» Instruction 1: Extract the screw conveyor simulation text below word for word, from "To get a better" to "are marked cyan.".
» Instruction 2: Decide whether each statement agrees with the screw conveyor simulation text below, answering yes or no and quoting the deciding words of the text: (a) the cases in Figure 5 were run at a screw rotational speed of 150 rpm; (b) the slower moving particles are marked red; (c) the variable screw section region is split into 512 small volumes.
» Instruction 3: Carry on the screw conveyor simulation text below, starting after its final sentence.

» Text extract:

Numerical analysis and discussion of simulation results

Particle velocity distribution in variable screw section condition

To get a better understanding of the particle flow in the inlet, the particle velocity distribution is investigated.¹⁷ Figure 5 shows the particles axial velocity distribution in the variable screw section for four cases with the screw rotational speed 150 rpm. The particles are colored according to their speed grade. The faster moving particles are marked red 3m/s, the slower moving particles are marked blue 0m/s, and the intermediate velocity particles are marked cyan.

Figure 5.

Distribution of particle axial velocity of different cases.

From Figure 5, it can be seen that from Case1 to Case 4, with the increase of the maximum diameter D₂, the number of red particles gradually increase, which indicates the particles with high axial velocity have increased. The above results show that the variable screw section is beneficial to particles accelerating process.

The main view and the top view of the transverse section at the variable section of DEM simulation are shown in Figures 6 and 7. Figures 6 and 7 are consistent with Figure 5 in coloring. Figures 6 and 7 clearly show the particle axial velocity distribution at different screw sections of vertical screw conveyor.

Figure 6.

Main view of particle velocity distribution in transverse section of different cases.

Figure 7.

Top view of particle velocity distribution in transverse section of different cases.

Figure 7 shows that the quantity of high velocity particles (marked red) in the inlet increases gradually with the increase of diameter D₂. This is due to the fact that the increasing contact area between screw flight and particles in the inlet, thus particles contact with screw flight directly, and then particles move to the edge of screw as the centrifugal force.

Particle number statistics at the bottom of screw

In the feeding process, the high rotational speed of screw flight influences particles movements strongly.¹⁸ In order to investigate the influence of different screw diameters on feeding process, the particle number is counted at variable screw section region with different cases. As shown in Figure 8, the region with variable screw section is divided into 8×8×8 on average (512 small volume). The number of particles is counted with simulation time increasing. The results are expressed by the volume fraction of particles in the statistical region. Figure 9 shows the relationship between the volume fraction of particles in the statistical region and the simulation time under the screw rotational speed 150 rpm.

» Information shown:
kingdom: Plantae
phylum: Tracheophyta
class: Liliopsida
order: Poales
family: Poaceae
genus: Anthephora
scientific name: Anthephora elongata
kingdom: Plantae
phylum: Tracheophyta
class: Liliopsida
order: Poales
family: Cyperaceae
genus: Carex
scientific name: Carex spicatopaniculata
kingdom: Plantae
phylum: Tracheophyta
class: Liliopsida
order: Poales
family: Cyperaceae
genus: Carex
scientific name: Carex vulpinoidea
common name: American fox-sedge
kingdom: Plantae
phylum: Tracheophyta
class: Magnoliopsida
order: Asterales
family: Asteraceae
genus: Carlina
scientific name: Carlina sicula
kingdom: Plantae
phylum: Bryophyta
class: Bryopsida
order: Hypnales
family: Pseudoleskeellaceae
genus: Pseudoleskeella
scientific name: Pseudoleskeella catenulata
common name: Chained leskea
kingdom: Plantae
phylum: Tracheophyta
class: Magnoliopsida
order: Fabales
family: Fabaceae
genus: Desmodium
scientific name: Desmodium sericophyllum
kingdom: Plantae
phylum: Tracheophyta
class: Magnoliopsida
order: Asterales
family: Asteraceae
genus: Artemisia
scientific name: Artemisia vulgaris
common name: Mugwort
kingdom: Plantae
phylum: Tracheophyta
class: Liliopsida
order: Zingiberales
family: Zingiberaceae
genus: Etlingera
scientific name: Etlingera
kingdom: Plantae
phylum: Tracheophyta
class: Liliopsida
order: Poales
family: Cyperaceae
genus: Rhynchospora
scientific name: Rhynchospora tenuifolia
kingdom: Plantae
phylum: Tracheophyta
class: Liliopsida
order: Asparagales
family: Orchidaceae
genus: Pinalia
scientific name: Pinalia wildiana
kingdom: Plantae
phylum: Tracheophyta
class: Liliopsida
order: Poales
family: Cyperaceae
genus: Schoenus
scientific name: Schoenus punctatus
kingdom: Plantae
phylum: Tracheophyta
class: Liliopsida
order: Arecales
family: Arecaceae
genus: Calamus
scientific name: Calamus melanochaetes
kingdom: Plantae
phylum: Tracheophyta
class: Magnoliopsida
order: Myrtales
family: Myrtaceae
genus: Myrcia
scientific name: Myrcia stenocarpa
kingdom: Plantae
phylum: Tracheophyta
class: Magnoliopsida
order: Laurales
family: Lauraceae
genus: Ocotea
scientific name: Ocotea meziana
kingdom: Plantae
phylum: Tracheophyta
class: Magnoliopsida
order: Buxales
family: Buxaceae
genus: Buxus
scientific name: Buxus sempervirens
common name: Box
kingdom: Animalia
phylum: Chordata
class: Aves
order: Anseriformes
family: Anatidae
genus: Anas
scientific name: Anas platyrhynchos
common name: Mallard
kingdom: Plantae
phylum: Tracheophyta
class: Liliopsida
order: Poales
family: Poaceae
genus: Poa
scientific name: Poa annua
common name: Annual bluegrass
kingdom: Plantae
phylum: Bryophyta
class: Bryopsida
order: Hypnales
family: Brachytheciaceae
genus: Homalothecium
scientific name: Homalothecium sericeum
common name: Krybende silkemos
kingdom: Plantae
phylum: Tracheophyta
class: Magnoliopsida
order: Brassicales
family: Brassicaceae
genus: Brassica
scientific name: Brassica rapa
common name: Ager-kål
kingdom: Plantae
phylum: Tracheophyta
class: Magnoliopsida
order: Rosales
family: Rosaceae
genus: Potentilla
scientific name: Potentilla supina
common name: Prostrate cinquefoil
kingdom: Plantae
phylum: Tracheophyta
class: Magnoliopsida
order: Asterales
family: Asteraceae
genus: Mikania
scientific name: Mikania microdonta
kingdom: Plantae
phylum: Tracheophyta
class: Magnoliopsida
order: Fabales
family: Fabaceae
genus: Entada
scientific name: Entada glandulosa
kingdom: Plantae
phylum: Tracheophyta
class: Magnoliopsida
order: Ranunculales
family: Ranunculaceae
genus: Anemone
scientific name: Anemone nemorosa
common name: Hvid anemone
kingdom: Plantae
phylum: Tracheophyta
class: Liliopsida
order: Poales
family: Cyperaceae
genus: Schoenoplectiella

» Written response 1:
To get a better understanding of the particle flow in the inlet, the particle velocity distribution is investigated.¹⁷ Figure 5 shows the particles axial velocity distribution in the variable screw section for four cases with the screw rotational speed 150 rpm. The particles are colored according to their speed grade. The faster moving particles are marked red 3m/s, the slower moving particles are marked blue 0m/s, and the intermediate velocity particles are marked cyan.

» Written response 2:
(a) Yes: "four cases with the screw rotational speed 150 rpm"
(b) No: "the slower moving particles are marked blue 0m/s"
(c) Yes: "divided into 8×8×8 on average (512 small volume)"

» Written response 3:
Figure 8.

Statistical region.

Figure 9.

The volume fraction results under the different cases.

From the volume fraction curve of different cases in Figure 9, it can be seen that the material volume fraction in the variable screw section region has the maximum value. The results show that the maximum volume fraction of different cases appear at about 1.25 s of simulation time. The maximum volume fraction of Case 3 increased by 4% compared with Case 1. It is concluded that the feed efficiency is improved with the increase of diameter D₂. However, when D₂ increases continuously, the volume fraction of material in the variable screw section region decreases. This is due to the insufficient feed quantity in gravity drive mode.

Mass flow rate result of variable section screw conveyor

The particle mass flow rate is an important operating parameter for ensuring overall conveying stability in a screw conveyor.^19,20 The flow capacity of material in vertical screw conveyor can be quantitatively expressed by measuring the material mass flow rate along the axis. To ensure the accuracy and the stability of particle mass flow rate, the mass flow monitor is set at the height of 2000 mm. The four simulations are conducted under the screw rotational speed 150 rpm. The DEM simulation monitoring results of the different cases are shown in Figure 10.

Figure 10.

The mass flow rate results under the different cases.

From Figure 10, it can be seen that the maximum mass flow rate of Case1 to Case 3 increases gradually. The maximum mass flow rate of Case 1 is approximately 250 t/h, while that of Case 4 is about 180 t/h. Case 1 is a traditional vertical screw conveyor with constant screw section, and the others are in variable screw section condition. The decreasing mass flow rate of Case 4 is resulted from the reducing filling rate in the conveyor. When the bottom of screw flight in Case 4 becomes oversize, the feed quantity by gravity drive is not adequate for conveying. The results show that Case 3 has the highest conveying efficiency.

Power draw of screw shaft in conveying process

Power draw is an important index in screw conveyor design procedure, and it is related to torque which determines from DEM predictions of the forces exerted by the particles on the rotating screw. Figure 11 shows the relationship between the power draw and the conveying time under the screw rotational speed 150 rpm. The results show that the power draw of screw shaft varying with simulation time has the same trend for different cases. From the results of Case 1 to Case 4, it can be seen that the screw shaft consumes more power with the increase of diameter D₂. On the one hand, it reflects that the vertical screw conveyor with variable screw section feeds more materials, which leads to more power consumption. On the other hand, combined with Figure 9, it is concluded that the rate of feed for particles in Case 4 is not able to catch up with conveying rate. In addition, the granular vortex motion is intensified due to the larger diameter D₂. It consumes more power to keep the particles rotating at high vortex² speed, which means that the lateral centrifugal pressure exerted on particles is greater than the vertical, gravitational induced pressure. Therefore, the oversize diameter D₂ is not beneficial for particle conveying.

Figure 11.

The power draw results under the different cases.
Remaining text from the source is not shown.